Expand CDC’s regulatory authority during public health emergencies. During the Covid-19 pandemic, virtually all CDC orders made under the Public Health Service Act were legally challenged, and many were significantly delayed or blocked by federal courts. The CDC needs to be given ample powers to act decisively in public health emergencies. Congress should modernize this act to ensure that the CDC has the authority to effectively prevent or mitigate current and future public health threats — while still ensuring protections for individual rights and freedoms.

Build a robust and resilient workforce. During Covid-19, the agency has struggled with many unfilled positions and inadequate staffing that led to lapses in coverage at quarantine stations, burnout, and high turnover. The NASEM committee recommended a recruitment, training, and retention plan committed to diversity, equity, and inclusion, along with innovative strategies to meet its unique workforce needs. The committee suggested a “Ready Reserve Corps” of well-trained and experienced professionals who would be pre-approved and available to meet a surge in workforce needs during emergencies.

Develop playbooks for future emergencies. The Division of Global Migration and Quarantine needs detailed plans and playbooks based on the most worrisome and likely infectious disease threats. It should develop these in collaboration with key international organizations, as well as state, local, and tribal health agencies. Plans should be informed by the lessons learned during the response to Covid-19 and include considerations for equity and the ethical care of vulnerable populations.

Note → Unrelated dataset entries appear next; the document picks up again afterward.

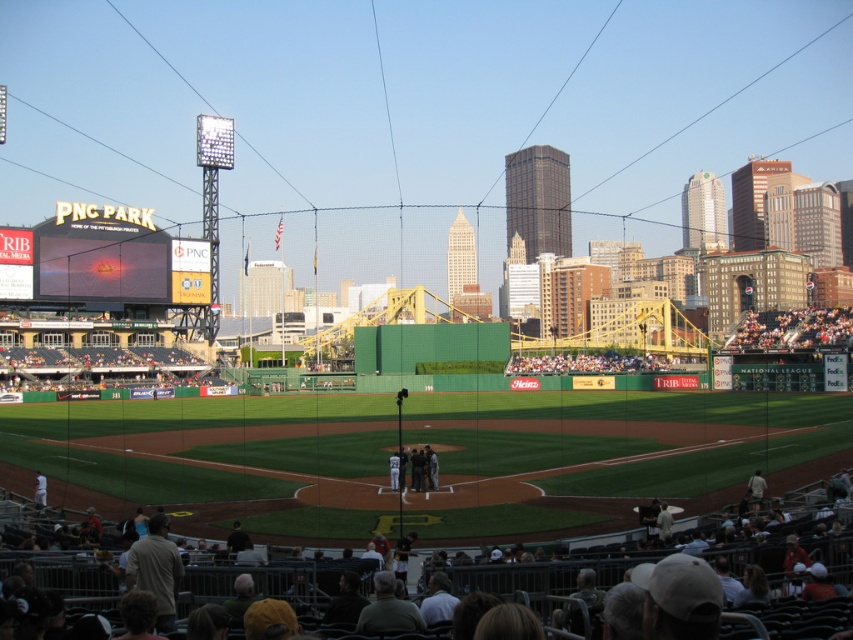
Looking at this image, you are a spectator at PNC Park and want to find a spot to watch the game. You see the dark brown leather seats at lower center and the dark brown wooden bench at upper right. Which seating area is located above the other?

The dark brown wooden bench at upper right is positioned above the dark brown leather seats at lower center.

You are a photographer at PNC Park and want to capture a photo of the white uniformed players at center without the matte black scoreboard at upper left blocking the view. Is this possible from your current position?

The white uniformed players at center are positioned behind the matte black scoreboard at upper left, so it is not possible to capture a clear photo of the white uniformed players at center without the matte black scoreboard at upper left blocking the view from your current position.

You are a photographer at PNC Park trying to capture a shot of the dark brown leather seats at lower center and the matte black scoreboard at upper left. Which object is positioned lower in the image?

The dark brown leather seats at lower center is positioned below the matte black scoreboard at upper left, so the dark brown leather seats at lower center is lower in the image.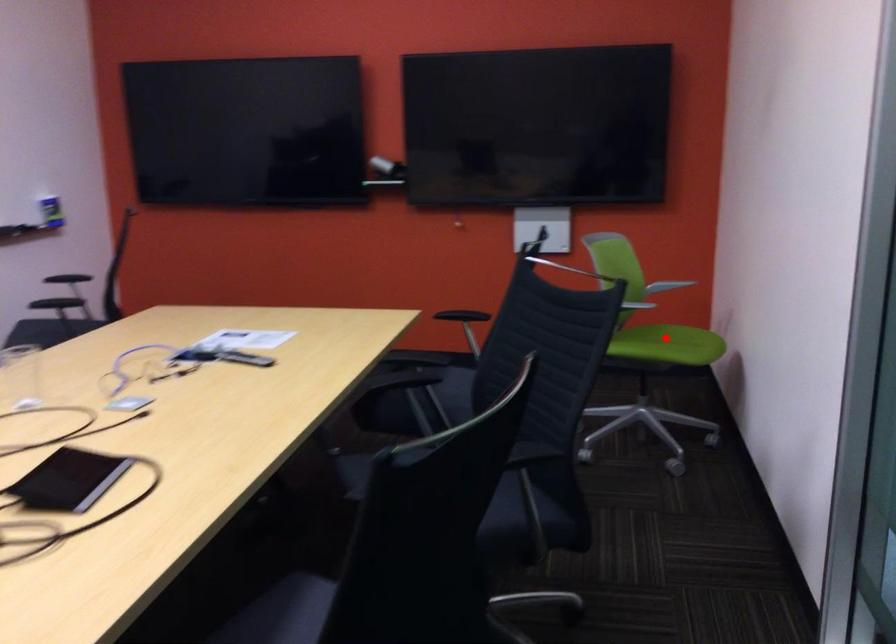
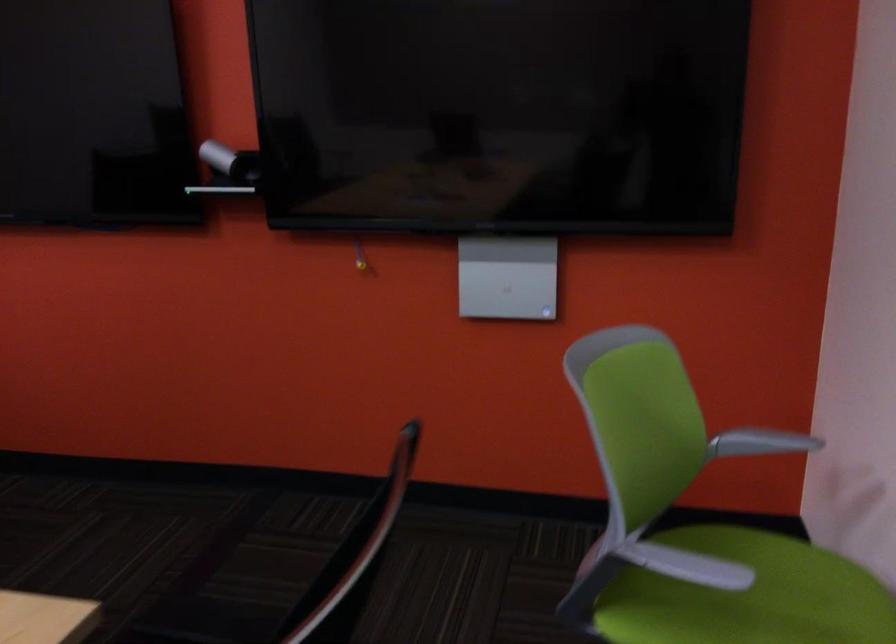
Question: I am providing you with two images of the same scene from different viewpoints. A red point is shown in image1. For the corresponding object point in image2, is it positioned nearer or farther from the camera?

Choices:
 (A) Nearer
 (B) Farther

Answer: (A)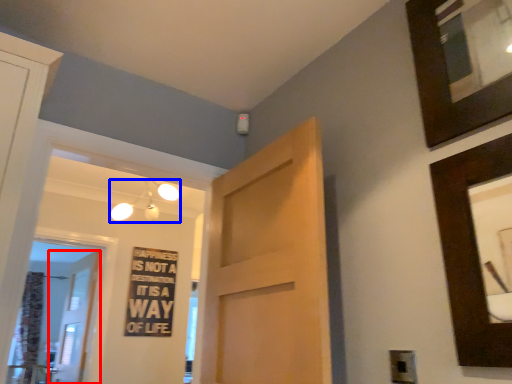
Question: Which object appears closest to the camera in this image, door (highlighted by a red box) or light fixture (highlighted by a blue box)?

Choices:
 (A) door
 (B) light fixture

Answer: (B)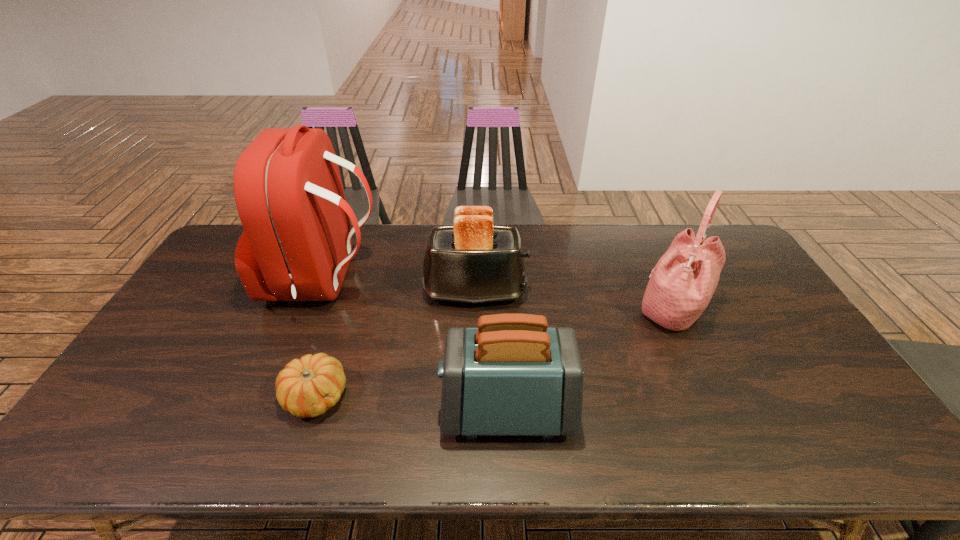
Select which object appears as the closest to the nearer toaster. Please provide its 2D coordinates. Your answer should be formatted as a tuple, i.e. [(x, y)], where the tuple contains the x and y coordinates of a point satisfying the conditions above.

[(473, 261)]

The height and width of the screenshot is (540, 960). I want to click on vacant area in the image that satisfies the following two spatial constraints: 1. on the side of the farther toaster with the control lever; 2. on the front side of the gourd, so click(474, 396).

Locate an element on the screen. Image resolution: width=960 pixels, height=540 pixels. vacant position in the image that satisfies the following two spatial constraints: 1. on the strap side of the rightmost object; 2. on the right side of the backpack is located at coordinates (313, 310).

I want to click on vacant space that satisfies the following two spatial constraints: 1. on the back side of the fourth shortest object; 2. on the side of the farther toaster with the control lever, so click(x=665, y=292).

Locate an element on the screen. The width and height of the screenshot is (960, 540). free location that satisfies the following two spatial constraints: 1. on the strap side of the backpack; 2. on the left side of the rightmost object is located at coordinates (313, 310).

Find the location of `vacant space that satisfies the following two spatial constraints: 1. on the back side of the handbag; 2. on the strap side of the tallest object`. vacant space that satisfies the following two spatial constraints: 1. on the back side of the handbag; 2. on the strap side of the tallest object is located at coordinates (660, 281).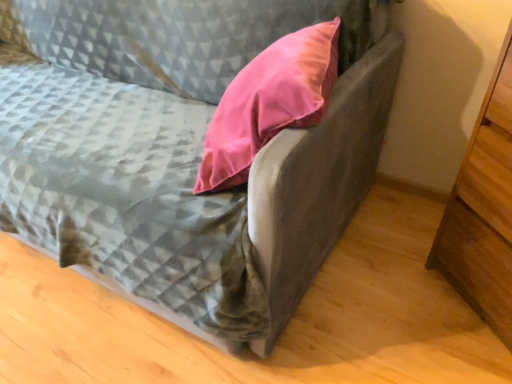
At what (x,y) coordinates should I click in order to perform the action: click on velvet pink pillow at upper center. Please return your answer as a coordinate pair (x, y). The image size is (512, 384). Looking at the image, I should click on (184, 151).

Describe the element at coordinates (184, 151) in the screenshot. Image resolution: width=512 pixels, height=384 pixels. I see `velvet pink pillow at upper center` at that location.

Find the location of a particular element. The image size is (512, 384). velvet pink pillow at upper center is located at coordinates (184, 151).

Embrace new technologies. The division should expand innovative technologies to help detect outbreaks and slow the spread of diseases. Such technologies can help gather health data from large numbers of incoming travelers, trace disease transmission, and alert travelers to exposures. In tandem, it should develop a system to ensure that technologies are used ethically and respect privacy rights.

Add a maritime unit. As Covid-19 took hold, cruise ships became a significant source of transmission. To improve the ability to collaborate with the cruise industry to prevent disease, the CDC’s maritime unit should be permanently housed within its Division of Global Migration and Quarantine.

Now is the time to invest in this critical agency and shore up the U.S.’s first line of defense against diseases that threaten its national and global wellbeing.

Michele Barry is a professor and senior associate dean of Global Health at Stanford University, director of the Stanford Center for Innovation in Global Health, a member of the Board of Global Health for the National Academy of Medicine, and chair emeritus of the Consortium of Universities for Global Health. Lawrence O. Gostin is a professor and faculty director of the O’Neill Institute for National and Global Health Law at Georgetown Law, director of the World Health Organization Collaborating Center on Public Health Law and Human Rights, and author of “Global Health Security: A Blueprint for the Future” (Harvard University Press, 2021).